··· Quoted text ···
I have already noticed latency issues in the current 4 node cluster
containing 20,000 users which I am using to calculate IOPS and Megacycles
to
Capacity Plan for the 30,000 users which need to be migrated from iPlanet.

Over the weekend I will examine the last 2 weeks ""Long Term Trend
Analysis"
and see what is happening with present environment.

What if I see a lot of latency on the database drives I am using to
calculate IOPS?

Will my figures for IOPS be underestimated or overestimated?

The design and configuration of the database, transaction logs, SMTP drive
locations and MTA is terrible by the previous team!! TERRIBLE!!!

I can email you my excel spread*** of the setup if you like?

They implemented 4 storage groups by server (3A-1P) and each storage group
has 4 mailbox stores.

I finally made them move each set of 4 mailbox store databases within each
Storage Group to a dedicated drive letter.

When they setup the existing 20,000 environment they ran out of drive
letters hence the following:
A single drive contains two transaction log sets from two Storage Groups.
The SMTP locations are on the same drive as the Transaction log drives.

Ever heard of Mount Points!!!

Oh by the way John they implemented two 136GB drives in RAID 1 for each
drive letter in SAN .. I know I know!!! .. and I wonder why it took me
years
to get a job at this level when other guys are setting things up terrible?

Now what was that saying it is who you know NOT what you know!!

MTA is actually on the same drive as database drive from a mailbox store,
I
will move it to a transaction drive.
I know this is not recommended but - Only because I want each 4 set of
mailboxe stores hence each Storage group on a dedicated drive for the
purposes of calculating IOPS without interference from transaction, SMTP
and
MTA drive activity.


Also on the counters you mention, do you mean the following:

1) reads/sec - % Disk Reads/sec ??
2) write/sec - % Disk Write/sec ??
3) sec\write - % Average Disk sec/Write ??
4) sec\read - % Average Disk sec/Read ??

Ok enough for now I been at work for nearly 14 hours!! I still have a few
more question in regards to :

1) "The MSExchangeIS counter for user count and active user count can be
used to
derive your concurrency rate" I use 100% unless there is a clear case to
do
otherwise.

2) Do be aware of the response time requirement.
Many folks make the mistake of using the maximum IOPS a spindle can
support
when determining spindle count. This number is not the same as the number
of IOPS at a 20ms response time a spindle can support.

But I save them for later!!

Thanks John for the advice so far, it is great to have someone to talk to
about this stuff that actually understands!

Regards and so look forward to reading your response,

Tony

P.S. - Here is to passing on knowledge in our industry and I cant wait
for
the day I can be on the MVP team.
···
Tasks to complete →
1. Transcribe the forum post between "They implemented 4" and "dedicated drive letter.", inclusive.
2. According to the forum post, how many users need to be migrated from iPlanet?
The entries after this point come from a separate source.
··· Dataset content ···
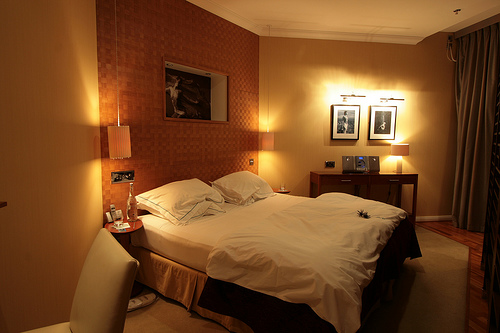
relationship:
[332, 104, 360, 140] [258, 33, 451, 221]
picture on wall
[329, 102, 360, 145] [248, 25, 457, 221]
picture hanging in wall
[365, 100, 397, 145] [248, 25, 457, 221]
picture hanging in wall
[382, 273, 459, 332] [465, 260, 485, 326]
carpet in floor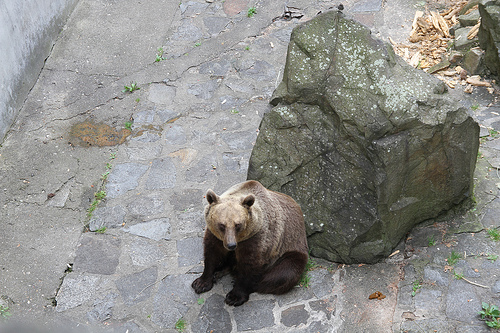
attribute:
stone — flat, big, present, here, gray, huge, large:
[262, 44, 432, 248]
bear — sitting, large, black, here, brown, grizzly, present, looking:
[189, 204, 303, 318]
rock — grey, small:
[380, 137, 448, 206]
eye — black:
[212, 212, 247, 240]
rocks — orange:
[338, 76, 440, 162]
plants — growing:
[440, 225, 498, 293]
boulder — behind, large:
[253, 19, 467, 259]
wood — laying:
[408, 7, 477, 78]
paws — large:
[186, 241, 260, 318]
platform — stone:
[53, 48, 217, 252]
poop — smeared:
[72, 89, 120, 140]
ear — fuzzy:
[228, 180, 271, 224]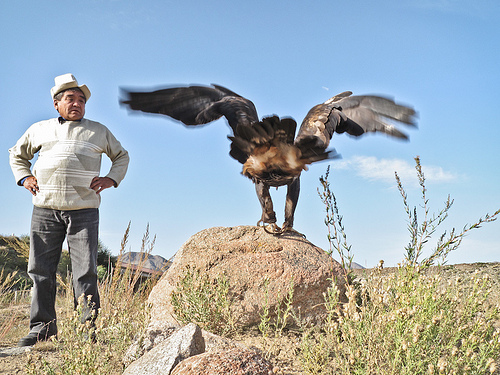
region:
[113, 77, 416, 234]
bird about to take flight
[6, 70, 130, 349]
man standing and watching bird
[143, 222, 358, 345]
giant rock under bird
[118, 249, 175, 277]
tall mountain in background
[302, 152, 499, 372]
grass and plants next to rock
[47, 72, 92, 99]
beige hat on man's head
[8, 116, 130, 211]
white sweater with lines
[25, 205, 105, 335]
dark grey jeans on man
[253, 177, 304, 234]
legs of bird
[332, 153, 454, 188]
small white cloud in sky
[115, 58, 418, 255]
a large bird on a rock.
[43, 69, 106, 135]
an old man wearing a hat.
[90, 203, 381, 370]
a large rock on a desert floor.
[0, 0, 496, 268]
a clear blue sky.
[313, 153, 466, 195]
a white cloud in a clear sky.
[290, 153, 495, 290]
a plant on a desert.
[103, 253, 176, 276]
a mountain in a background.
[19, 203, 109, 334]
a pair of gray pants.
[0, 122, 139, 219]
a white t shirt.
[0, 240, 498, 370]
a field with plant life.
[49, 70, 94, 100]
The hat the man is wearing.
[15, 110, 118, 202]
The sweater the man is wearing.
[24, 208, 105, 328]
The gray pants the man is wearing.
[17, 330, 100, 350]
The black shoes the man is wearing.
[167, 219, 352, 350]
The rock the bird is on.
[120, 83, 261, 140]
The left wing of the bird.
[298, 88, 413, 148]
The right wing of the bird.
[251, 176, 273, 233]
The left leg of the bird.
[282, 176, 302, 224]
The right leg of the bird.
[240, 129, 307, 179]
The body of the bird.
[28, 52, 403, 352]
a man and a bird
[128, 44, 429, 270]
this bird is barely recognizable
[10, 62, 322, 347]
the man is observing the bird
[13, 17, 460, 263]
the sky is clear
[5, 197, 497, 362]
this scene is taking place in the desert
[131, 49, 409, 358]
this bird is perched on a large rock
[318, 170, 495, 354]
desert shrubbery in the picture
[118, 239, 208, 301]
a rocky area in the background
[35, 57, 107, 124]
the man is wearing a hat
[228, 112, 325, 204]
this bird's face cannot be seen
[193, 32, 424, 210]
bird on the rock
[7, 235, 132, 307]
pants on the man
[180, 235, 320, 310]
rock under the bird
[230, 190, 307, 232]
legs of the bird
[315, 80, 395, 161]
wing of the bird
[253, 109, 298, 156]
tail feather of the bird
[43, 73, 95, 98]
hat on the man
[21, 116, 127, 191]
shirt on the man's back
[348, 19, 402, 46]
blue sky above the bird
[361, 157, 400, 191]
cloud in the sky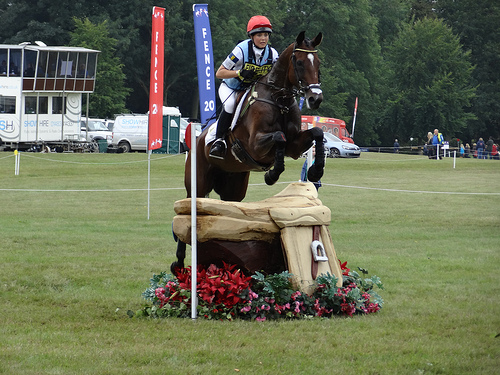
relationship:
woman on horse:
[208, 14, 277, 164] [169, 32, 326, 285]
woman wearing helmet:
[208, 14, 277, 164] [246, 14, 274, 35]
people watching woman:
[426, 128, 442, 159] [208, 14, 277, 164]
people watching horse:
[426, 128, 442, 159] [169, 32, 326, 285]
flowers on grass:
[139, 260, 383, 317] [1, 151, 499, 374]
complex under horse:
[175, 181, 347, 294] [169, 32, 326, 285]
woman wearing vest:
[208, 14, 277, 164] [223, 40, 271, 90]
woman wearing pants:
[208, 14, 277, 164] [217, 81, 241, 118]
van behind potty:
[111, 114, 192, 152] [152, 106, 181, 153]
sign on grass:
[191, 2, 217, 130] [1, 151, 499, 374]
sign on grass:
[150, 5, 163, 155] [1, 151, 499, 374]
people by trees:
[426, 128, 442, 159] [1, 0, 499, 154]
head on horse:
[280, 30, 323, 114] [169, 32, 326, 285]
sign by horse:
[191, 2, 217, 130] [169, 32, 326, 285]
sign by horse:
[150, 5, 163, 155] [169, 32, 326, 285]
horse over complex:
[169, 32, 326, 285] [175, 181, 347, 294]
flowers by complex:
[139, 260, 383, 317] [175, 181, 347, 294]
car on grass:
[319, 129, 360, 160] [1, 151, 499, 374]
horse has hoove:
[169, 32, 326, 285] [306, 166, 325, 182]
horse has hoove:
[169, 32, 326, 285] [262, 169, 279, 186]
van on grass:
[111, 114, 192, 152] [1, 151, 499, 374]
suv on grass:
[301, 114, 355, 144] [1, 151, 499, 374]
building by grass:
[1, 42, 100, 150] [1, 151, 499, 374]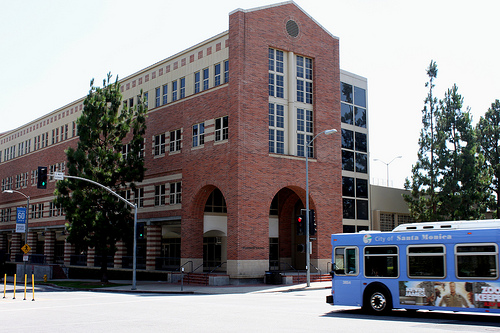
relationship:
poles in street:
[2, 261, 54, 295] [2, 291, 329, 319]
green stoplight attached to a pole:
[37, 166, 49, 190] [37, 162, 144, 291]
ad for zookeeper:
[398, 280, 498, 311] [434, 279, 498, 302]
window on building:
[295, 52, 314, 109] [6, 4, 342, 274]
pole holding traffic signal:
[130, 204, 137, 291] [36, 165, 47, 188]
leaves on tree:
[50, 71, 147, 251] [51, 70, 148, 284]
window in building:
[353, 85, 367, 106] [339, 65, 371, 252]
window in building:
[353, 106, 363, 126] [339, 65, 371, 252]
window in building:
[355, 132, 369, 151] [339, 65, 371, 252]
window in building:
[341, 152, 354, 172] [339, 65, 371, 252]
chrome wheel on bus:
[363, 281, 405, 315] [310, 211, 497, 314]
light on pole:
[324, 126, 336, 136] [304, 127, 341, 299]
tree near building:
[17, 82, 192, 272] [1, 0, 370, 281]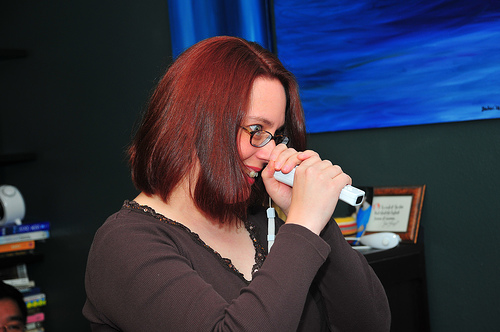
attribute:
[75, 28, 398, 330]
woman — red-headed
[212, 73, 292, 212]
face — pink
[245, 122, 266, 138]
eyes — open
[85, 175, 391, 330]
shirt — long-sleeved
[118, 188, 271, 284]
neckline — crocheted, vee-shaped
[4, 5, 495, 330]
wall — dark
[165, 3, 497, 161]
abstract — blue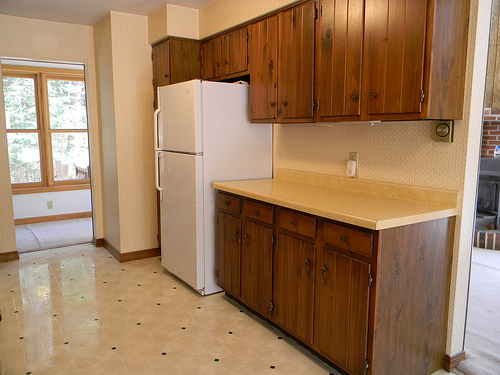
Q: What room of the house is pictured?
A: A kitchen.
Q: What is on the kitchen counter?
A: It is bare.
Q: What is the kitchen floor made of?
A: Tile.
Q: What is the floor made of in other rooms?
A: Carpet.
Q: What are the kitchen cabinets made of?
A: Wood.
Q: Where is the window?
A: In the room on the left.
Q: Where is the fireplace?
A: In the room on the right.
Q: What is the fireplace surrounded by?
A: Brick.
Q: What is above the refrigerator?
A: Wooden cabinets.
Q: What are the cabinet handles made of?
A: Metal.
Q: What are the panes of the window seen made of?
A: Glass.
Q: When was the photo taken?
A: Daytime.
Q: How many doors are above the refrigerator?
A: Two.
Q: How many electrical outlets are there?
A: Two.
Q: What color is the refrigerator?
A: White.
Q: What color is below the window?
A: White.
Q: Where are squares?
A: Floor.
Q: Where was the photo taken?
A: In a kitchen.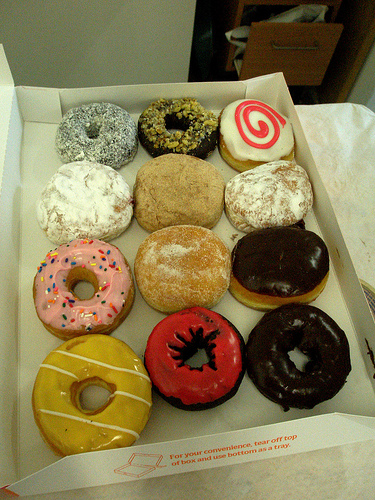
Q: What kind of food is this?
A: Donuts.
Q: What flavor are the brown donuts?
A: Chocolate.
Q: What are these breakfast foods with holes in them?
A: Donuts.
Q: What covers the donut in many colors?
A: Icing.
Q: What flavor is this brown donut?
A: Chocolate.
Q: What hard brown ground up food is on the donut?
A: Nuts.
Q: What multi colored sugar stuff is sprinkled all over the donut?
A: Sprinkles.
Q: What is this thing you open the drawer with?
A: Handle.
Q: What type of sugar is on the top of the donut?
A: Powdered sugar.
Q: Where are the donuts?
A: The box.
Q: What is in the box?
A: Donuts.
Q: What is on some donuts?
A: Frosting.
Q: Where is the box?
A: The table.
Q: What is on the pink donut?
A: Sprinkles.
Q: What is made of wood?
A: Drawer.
···
··· Dataset content ···
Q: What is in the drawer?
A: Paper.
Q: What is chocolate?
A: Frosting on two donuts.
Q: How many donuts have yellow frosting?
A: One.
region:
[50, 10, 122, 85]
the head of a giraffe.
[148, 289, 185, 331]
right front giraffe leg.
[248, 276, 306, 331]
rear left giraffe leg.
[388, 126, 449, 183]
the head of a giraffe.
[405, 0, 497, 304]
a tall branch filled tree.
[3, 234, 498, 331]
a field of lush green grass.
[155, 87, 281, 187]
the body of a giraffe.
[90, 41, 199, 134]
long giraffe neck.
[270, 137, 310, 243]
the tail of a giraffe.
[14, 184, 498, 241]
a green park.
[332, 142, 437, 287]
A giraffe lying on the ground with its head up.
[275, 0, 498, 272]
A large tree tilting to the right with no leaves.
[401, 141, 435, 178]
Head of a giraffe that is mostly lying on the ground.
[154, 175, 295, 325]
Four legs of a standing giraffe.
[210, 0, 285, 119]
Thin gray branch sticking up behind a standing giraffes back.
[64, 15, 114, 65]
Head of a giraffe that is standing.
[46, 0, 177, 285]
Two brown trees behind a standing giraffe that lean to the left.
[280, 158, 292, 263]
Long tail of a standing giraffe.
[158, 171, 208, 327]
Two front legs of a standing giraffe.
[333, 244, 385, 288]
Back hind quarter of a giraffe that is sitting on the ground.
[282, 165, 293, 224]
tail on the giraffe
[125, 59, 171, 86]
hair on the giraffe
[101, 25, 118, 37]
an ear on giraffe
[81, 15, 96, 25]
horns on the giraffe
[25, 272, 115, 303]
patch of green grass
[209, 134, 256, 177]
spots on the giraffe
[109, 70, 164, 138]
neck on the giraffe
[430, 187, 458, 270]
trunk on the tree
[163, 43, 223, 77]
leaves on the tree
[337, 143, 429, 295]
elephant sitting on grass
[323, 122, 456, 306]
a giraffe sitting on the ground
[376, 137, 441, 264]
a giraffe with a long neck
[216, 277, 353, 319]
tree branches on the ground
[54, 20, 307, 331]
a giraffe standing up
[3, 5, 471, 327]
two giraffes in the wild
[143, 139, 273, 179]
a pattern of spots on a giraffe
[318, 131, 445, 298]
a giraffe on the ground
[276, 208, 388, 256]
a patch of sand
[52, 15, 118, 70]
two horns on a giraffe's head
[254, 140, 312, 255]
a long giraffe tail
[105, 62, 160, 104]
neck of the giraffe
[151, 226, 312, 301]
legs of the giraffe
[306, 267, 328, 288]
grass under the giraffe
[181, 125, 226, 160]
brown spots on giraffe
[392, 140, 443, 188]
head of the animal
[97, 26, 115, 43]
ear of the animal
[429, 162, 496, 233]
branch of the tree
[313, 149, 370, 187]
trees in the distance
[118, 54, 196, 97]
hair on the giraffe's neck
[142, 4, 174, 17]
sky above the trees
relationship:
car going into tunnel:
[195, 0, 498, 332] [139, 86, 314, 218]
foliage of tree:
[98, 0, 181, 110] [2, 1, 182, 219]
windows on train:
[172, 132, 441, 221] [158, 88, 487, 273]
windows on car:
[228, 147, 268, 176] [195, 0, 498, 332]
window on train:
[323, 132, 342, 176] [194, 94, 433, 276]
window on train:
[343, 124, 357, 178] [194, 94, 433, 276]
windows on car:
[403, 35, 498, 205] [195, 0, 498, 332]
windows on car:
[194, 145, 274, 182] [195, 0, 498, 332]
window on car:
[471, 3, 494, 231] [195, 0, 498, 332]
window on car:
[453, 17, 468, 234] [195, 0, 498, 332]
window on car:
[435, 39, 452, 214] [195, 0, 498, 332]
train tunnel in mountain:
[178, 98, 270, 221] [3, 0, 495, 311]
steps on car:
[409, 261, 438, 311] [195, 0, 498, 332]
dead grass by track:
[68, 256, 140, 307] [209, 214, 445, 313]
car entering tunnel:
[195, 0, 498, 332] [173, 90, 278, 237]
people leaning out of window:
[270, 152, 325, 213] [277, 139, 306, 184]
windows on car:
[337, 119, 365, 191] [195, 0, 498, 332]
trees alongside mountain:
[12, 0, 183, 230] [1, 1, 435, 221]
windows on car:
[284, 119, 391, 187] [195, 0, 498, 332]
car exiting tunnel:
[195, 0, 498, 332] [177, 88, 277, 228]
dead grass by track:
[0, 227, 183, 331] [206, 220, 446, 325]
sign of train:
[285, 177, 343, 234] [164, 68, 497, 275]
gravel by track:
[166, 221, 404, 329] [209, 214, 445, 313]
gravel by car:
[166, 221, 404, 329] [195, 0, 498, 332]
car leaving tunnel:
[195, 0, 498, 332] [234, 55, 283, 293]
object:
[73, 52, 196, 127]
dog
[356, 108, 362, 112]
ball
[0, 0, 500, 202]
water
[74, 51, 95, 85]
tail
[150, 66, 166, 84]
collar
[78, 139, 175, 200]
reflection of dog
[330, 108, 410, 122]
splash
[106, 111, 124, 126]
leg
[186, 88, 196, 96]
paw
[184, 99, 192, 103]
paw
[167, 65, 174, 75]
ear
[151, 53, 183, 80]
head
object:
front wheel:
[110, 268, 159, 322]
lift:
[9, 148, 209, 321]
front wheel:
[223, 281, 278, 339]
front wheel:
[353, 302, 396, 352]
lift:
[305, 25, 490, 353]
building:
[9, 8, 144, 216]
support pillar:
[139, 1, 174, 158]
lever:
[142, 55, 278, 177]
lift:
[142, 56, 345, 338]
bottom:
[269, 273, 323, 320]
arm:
···
··· Dataset content ···
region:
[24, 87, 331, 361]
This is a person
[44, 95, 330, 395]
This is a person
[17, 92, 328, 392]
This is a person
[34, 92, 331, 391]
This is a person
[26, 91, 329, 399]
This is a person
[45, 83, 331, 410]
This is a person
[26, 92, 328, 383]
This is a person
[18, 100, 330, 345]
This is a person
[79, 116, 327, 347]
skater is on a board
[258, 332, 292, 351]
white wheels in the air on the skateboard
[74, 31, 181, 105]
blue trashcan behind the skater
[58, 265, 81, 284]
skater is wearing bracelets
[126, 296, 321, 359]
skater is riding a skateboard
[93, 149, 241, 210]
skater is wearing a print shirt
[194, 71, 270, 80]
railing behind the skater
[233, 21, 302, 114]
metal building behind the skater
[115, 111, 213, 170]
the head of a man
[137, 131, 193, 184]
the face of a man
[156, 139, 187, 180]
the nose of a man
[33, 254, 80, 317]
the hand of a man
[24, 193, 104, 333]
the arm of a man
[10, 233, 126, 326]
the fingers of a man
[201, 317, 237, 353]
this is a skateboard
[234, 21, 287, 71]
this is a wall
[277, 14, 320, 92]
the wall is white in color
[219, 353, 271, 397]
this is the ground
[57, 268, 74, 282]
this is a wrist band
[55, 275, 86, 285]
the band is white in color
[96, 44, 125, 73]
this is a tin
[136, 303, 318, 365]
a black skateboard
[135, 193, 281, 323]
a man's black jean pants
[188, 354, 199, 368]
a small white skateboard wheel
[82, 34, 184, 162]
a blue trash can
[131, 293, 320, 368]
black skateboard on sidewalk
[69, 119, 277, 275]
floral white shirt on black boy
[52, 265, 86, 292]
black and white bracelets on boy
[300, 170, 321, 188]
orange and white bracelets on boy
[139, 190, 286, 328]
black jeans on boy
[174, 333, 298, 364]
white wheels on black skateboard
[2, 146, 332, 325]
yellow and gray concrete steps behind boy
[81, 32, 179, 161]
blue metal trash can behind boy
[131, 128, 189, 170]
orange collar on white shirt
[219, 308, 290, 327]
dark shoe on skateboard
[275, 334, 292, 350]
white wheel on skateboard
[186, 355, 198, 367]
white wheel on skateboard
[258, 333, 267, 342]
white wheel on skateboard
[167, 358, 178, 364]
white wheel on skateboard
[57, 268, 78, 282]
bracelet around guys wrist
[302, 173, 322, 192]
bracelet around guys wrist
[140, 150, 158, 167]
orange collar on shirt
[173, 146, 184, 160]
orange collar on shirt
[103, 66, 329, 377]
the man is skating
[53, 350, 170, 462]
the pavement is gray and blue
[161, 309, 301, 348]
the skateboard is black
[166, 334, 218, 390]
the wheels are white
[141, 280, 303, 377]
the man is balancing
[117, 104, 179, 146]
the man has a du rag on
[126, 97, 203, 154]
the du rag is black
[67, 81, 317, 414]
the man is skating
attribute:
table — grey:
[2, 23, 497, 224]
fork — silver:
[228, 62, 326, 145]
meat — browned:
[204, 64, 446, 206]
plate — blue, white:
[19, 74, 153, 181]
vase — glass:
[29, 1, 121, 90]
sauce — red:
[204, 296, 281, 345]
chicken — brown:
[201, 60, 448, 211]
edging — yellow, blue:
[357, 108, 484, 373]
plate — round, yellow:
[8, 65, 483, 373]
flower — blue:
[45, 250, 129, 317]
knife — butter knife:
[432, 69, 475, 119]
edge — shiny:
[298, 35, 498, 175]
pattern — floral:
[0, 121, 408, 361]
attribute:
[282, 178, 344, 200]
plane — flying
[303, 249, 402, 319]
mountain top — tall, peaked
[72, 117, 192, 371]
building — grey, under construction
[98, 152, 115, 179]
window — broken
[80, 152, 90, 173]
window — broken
···
The responses →
1.
They implemented 4 storage groups by server (3A-1P) and each storage group
has 4 mailbox stores.

I finally made them move each set of 4 mailbox store databases within each
Storage Group to a dedicated drive letter.

2. 30,000 users.